Nach Vollendung seines 65. Lebensjahres im Jahr 2018 verlangte X unter Berufung auf die Regelung im Geschäftsführeranstellungsvertrag die Zahlung eines monatlichen Ruhegehalts von 10.722 Euro. Hierzu wurde die GmbH verurteilt, die inzwischen Insolvenz angemeldet hatte.
X hat wegen der Insolvenz der B-GmbH gegen den Träger der Insolvenzsicherung, den Pensionssicherungsverein, die Zahlung des Ruhegehalts gemäß Nr. 7 Abs. 1 Betriebsrentengesetz (BetrAVG) eingeklagt, und zwar in Höhe von rund 473.000 Euro zuzüglich Zinsen.
Das Landgericht Köln und das OLG haben die Klage abgewiesen.

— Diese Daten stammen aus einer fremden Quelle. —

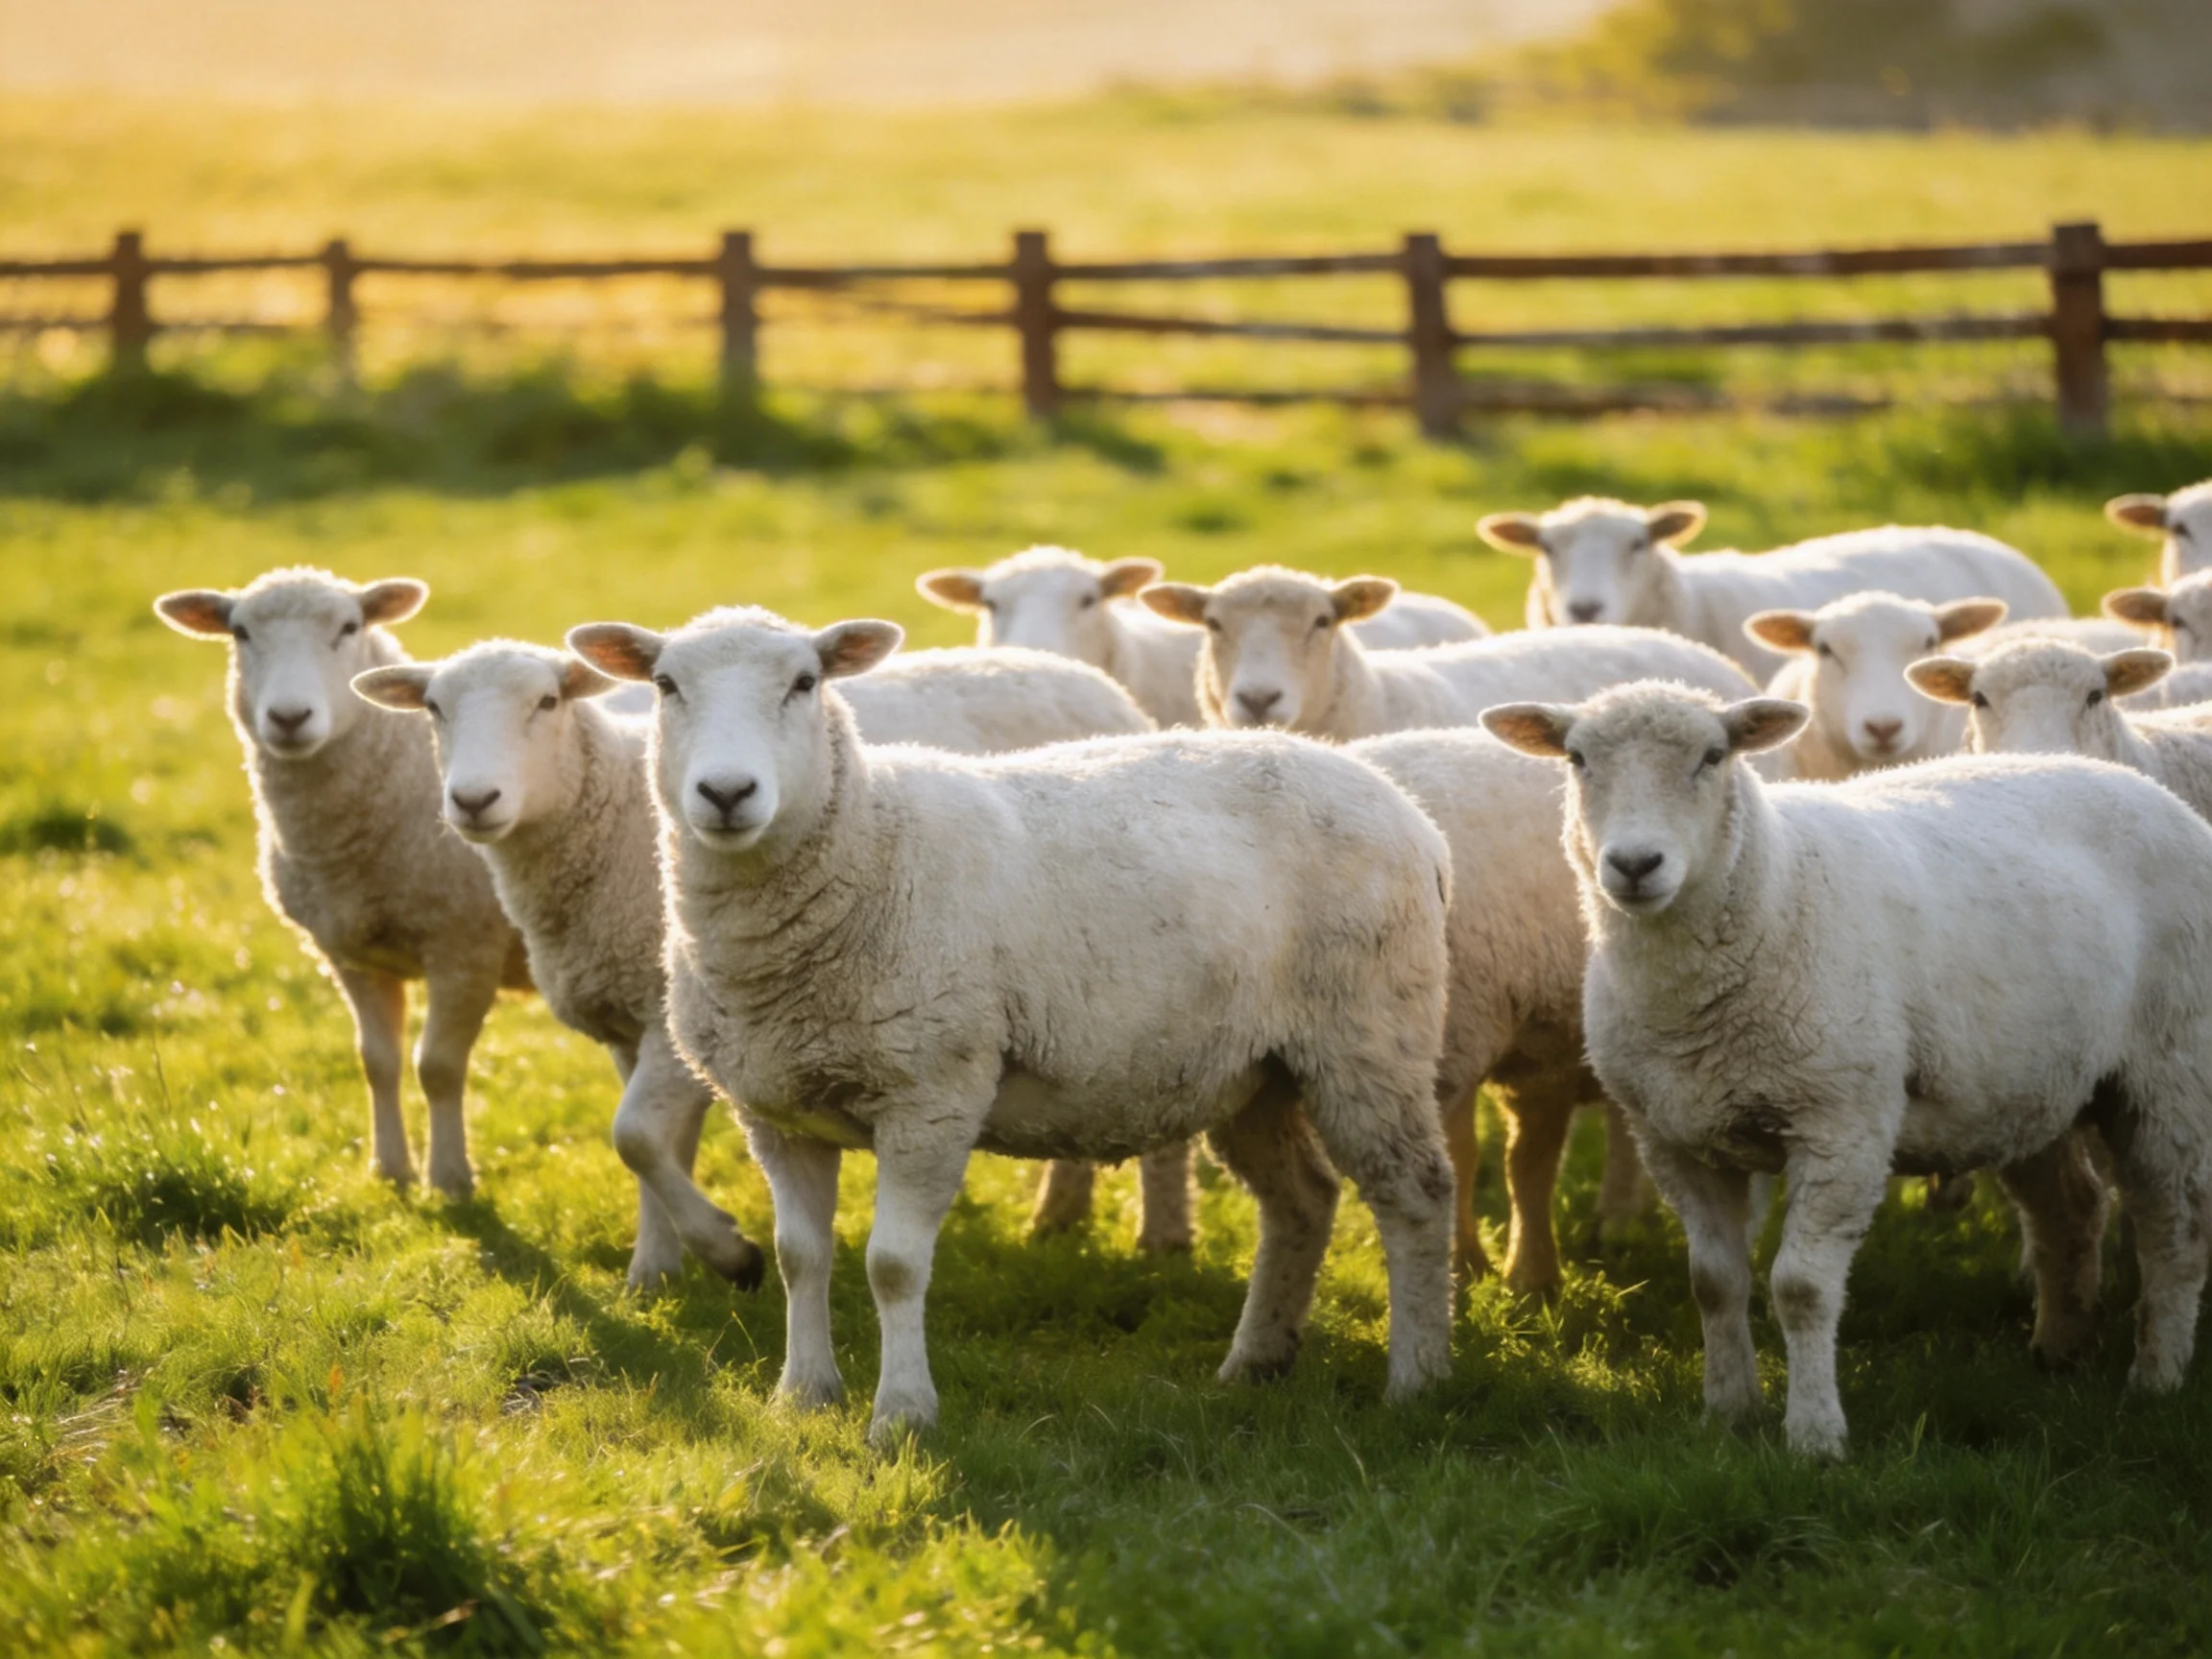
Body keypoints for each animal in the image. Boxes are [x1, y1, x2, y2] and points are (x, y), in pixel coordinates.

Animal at [154, 568, 529, 1198]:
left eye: (350, 627)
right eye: (240, 632)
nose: (288, 718)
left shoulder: (465, 943)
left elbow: (438, 1067)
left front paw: (450, 1179)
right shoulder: (350, 954)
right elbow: (378, 1062)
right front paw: (391, 1169)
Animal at [566, 605, 1460, 1440]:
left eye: (805, 683)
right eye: (665, 686)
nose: (726, 794)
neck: (869, 846)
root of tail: (1410, 813)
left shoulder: (931, 1092)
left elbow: (893, 1265)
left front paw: (902, 1415)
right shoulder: (778, 1110)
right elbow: (800, 1257)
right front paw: (803, 1393)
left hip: (1368, 1036)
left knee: (1415, 1193)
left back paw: (1417, 1381)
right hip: (1255, 1069)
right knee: (1301, 1199)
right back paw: (1255, 1362)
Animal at [1483, 681, 2212, 1457]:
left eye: (1713, 756)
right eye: (1576, 758)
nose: (1634, 865)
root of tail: (2138, 786)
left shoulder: (1841, 1125)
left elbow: (1800, 1287)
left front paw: (1814, 1435)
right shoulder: (1675, 1137)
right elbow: (1714, 1281)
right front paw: (1728, 1409)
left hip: (2169, 1069)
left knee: (2172, 1226)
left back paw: (2156, 1377)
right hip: (2031, 1083)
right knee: (2070, 1210)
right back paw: (2060, 1351)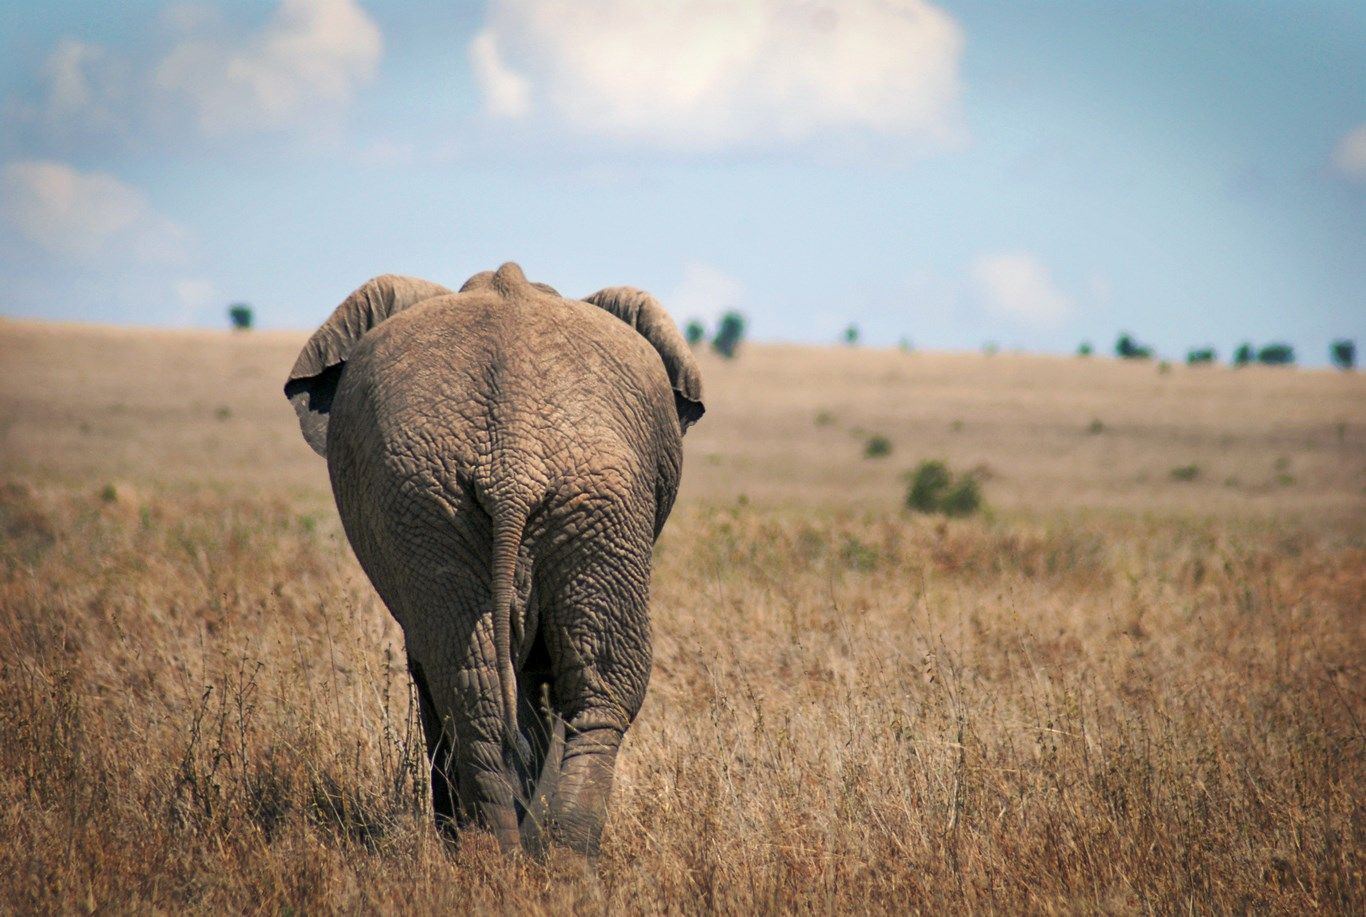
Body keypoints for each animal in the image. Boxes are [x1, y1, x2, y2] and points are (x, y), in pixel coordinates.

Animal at [278, 263, 704, 863]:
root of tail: (513, 459)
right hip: (468, 503)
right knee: (529, 686)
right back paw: (533, 859)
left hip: (535, 502)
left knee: (512, 684)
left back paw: (521, 858)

Das OLG hat folgende Voraussetzungen für einen erfolgreichen Anspruch gegen den Pensionssicherungsverein gefordert:
Zum einen muss die Tätigkeit für ein fremdes Unternehmen erfolgen. Dies ist nur der Fall bei GmbH-Gesellschaftern, die mit weniger als 10 Prozent am Gesellschaftskapital beteiligt sind. Diese Voraussetzung war vorliegend erfüllt.
Darüber hinaus muss aber die Pensionszusage gerade „aus Anlass der Tätigkeit für das Unternehmen“ erfolgt sein. Insoweit muss, was das OLG Köln noch einmal betont, zwischen dem Beschäftigungsverhältnis und der Gewährung der Altersversorgung ein ursächlicher Zusammenhang bestehen. Es darf sich nicht um verkappten Unternehmerlohn handeln, für den kein Insolvenzschutz eingreift. Es darf sich auch nicht um eine Zusage handeln, die z.B. aus verwandtschaftlichen, ehelichen oder freundschaftlichen Gründen heraus erfolgte.
Schließlich muss die zugesagte Versorgung nach Art und Höhe auch bei fremden Kräften wirtschaftlich vernünftig und üblich sein.
Hierfür ist – so das OLG Köln – der klagende Versorgungsberechtigte darlegungs- und beweispflichtig.
An der vorgenannten Verknüpfung der Pensionszusage mit der Tätigkeit für das Unternehmen fehlte es vorliegend nach Auffassung des OLG Köln. Die Zusage war bereits zu Beginn der Geschäftsführertätigkeit (1993) erfolgt, also ohne Berücksichtigung einer entsprechenden Betriebstreue. Das OLG Köln hat daher die erforderliche betriebliche Veranlassung verneint.